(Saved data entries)
==*==

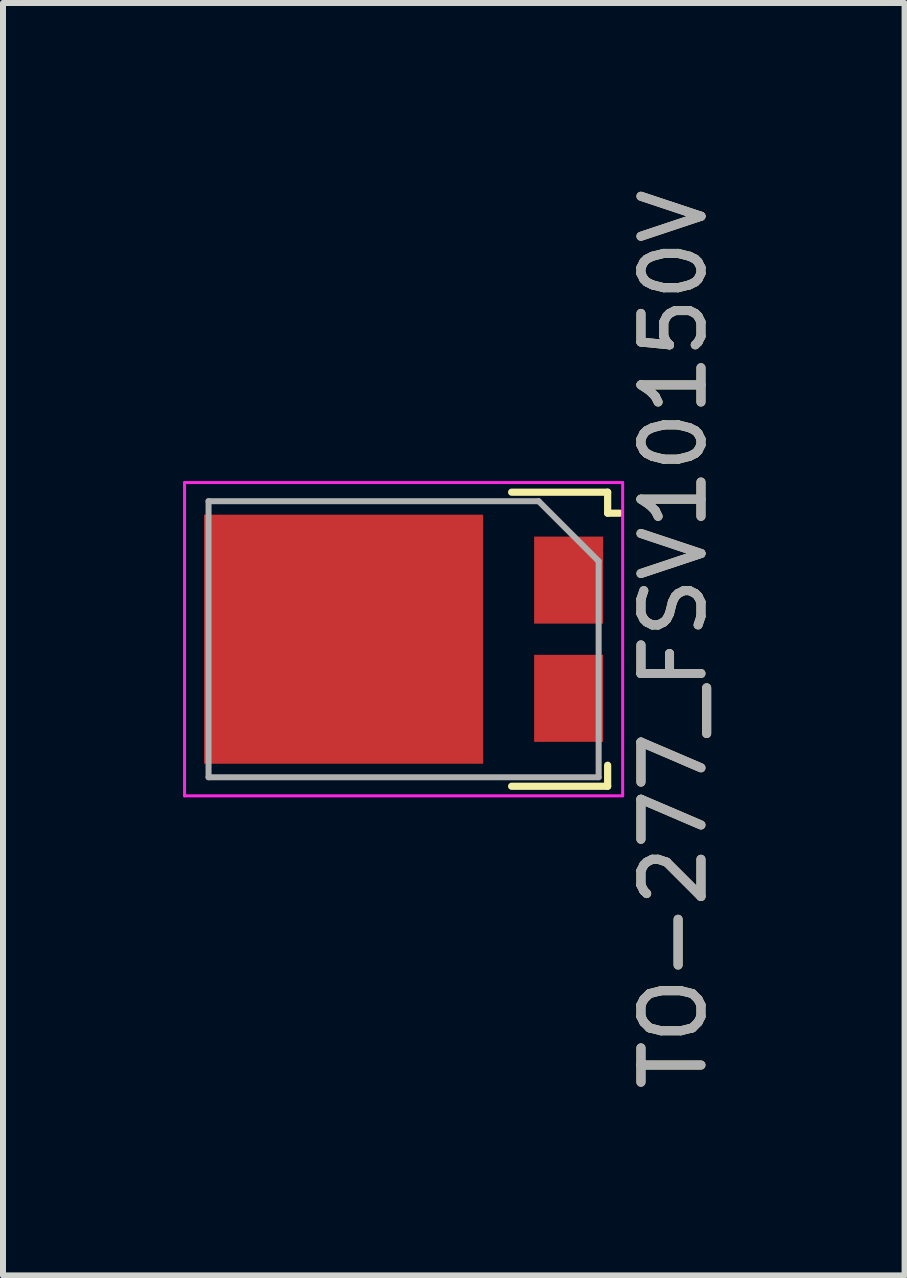
<source format=kicad_pcb>
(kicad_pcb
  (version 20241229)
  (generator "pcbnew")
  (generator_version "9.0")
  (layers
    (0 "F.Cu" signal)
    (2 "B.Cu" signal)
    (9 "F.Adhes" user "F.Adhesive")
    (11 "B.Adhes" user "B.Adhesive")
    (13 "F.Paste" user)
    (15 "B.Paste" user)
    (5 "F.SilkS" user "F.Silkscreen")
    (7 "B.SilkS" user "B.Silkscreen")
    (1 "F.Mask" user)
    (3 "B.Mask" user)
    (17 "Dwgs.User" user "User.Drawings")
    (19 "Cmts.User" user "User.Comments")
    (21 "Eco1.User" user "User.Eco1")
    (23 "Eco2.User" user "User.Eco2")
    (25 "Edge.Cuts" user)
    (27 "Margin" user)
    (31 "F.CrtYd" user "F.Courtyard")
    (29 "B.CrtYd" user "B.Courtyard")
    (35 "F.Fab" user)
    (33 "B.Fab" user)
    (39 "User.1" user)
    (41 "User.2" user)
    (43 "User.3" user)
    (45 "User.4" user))
  (footprint "TO-277_FSV10150V"
    (layer "F.Cu")
    (at 3.675 7.601)
    (property "Reference" "TO-277_FSV10150V" (at 4.5 0 270) (layer "F.SilkS") (effects (font (size 1 1) (thickness 0.15))))
    (attr smd)
    (fp_line (start 1.8 2.45) (end 3.4 2.45) (stroke (width 0.12) (type solid)) (layer "F.SilkS"))
    (fp_line (start 3.4 -2.45) (end 1.8 -2.45) (stroke (width 0.12) (type solid)) (layer "F.SilkS"))
    (fp_line (start 3.4 -2.1) (end 3.4 -2.45) (stroke (width 0.12) (type solid)) (layer "F.SilkS"))
    (fp_line (start 3.4 2.45) (end 3.4 2.1) (stroke (width 0.12) (type solid)) (layer "F.SilkS"))
    (fp_line (start 3.6 -2.1) (end 3.4 -2.1) (stroke (width 0.12) (type solid)) (layer "F.SilkS"))
    (fp_line (start -3.65 2.61) (end -3.65 -2.61) (stroke (width 0.05) (type solid)) (layer "F.CrtYd"))
    (fp_line (start -3.65 2.61) (end 3.65 2.61) (stroke (width 0.05) (type solid)) (layer "F.CrtYd"))
    (fp_line (start 3.65 -2.61) (end -3.65 -2.61) (stroke (width 0.05) (type solid)) (layer "F.CrtYd"))
    (fp_line (start 3.65 -2.61) (end 3.65 2.61) (stroke (width 0.05) (type solid)) (layer "F.CrtYd"))
    (fp_line (start -3.25 -2.3) (end -3.25 2.3) (stroke (width 0.1) (type solid)) (layer "F.Fab"))
    (fp_line (start -3.25 2.3) (end 3.25 2.3) (stroke (width 0.1) (type solid)) (layer "F.Fab"))
    (fp_line (start 2.25 -2.3) (end -3.25 -2.3) (stroke (width 0.1) (type solid)) (layer "F.Fab"))
    (fp_line (start 3.25 -1.3) (end 2.25 -2.3) (stroke (width 0.1) (type solid)) (layer "F.Fab"))
    (fp_line (start 3.25 2.3) (end 3.25 -1.3) (stroke (width 0.1) (type solid)) (layer "F.Fab"))
    (fp_text user "${REFERENCE}" (at 4.5 0 270) (layer "F.Fab") (effects (font (size 1 1) (thickness 0.15))))
    (pad "1" smd rect (at 2.75 -0.985) (size 1.15 1.45) (layers "F.Cu" "F.Mask" "F.Paste"))
    (pad "2" smd rect (at 2.75 0.985) (size 1.15 1.45) (layers "F.Cu" "F.Mask" "F.Paste"))
    (pad "3" smd rect (at -1 0) (size 4.65 4.15) (layers "F.Cu" "F.Mask" "F.Paste")))
  (gr_rect
    (start -3 -3)
    (end 12.023 18.202)
    (stroke (width 0.1) (type default))
    (fill no)
    (layer "Edge.Cuts")))
</source>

==*==

_THE PROBLEM:_ Say how many lines above contain the string "Adhes". Answer with the number only.

_EXERCISE RESPONSE:_ 2